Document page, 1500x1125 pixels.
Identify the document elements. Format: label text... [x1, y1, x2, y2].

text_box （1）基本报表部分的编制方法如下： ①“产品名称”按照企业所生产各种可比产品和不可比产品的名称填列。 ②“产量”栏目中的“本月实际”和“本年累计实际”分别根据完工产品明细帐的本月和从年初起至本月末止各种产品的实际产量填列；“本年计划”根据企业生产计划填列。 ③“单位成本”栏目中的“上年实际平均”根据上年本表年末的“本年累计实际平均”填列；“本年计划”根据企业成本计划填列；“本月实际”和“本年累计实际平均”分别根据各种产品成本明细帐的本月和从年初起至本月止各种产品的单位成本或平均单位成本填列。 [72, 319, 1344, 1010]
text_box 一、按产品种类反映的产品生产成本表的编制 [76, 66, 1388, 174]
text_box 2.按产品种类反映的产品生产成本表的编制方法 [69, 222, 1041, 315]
- - - - - - -
**DESCRIPTION OF THE TASK:** What is needed is an exact restatement of every record above.

**WRITTEN SOLUTION:**
Document page, 1500x1125 pixels.
Identify the document elements. Format: label text... [x1, y1, x2, y2].

text_box （1）基本报表部分的编制方法如下： ①“产品名称”按照企业所生产各种可比产品和不可比产品的名称填列。 ②“产量”栏目中的“本月实际”和“本年累计实际”分别根据完工产品明细帐的本月和从年初起至本月末止各种产品的实际产量填列；“本年计划”根据企业生产计划填列。 ③“单位成本”栏目中的“上年实际平均”根据上年本表年末的“本年累计实际平均”填列；“本年计划”根据企业成本计划填列；“本月实际”和“本年累计实际平均”分别根据各种产品成本明细帐的本月和从年初起至本月止各种产品的单位成本或平均单位成本填列。 [72, 319, 1344, 1010]
text_box 一、按产品种类反映的产品生产成本表的编制 [76, 66, 1388, 174]
text_box 2.按产品种类反映的产品生产成本表的编制方法 [69, 222, 1041, 315]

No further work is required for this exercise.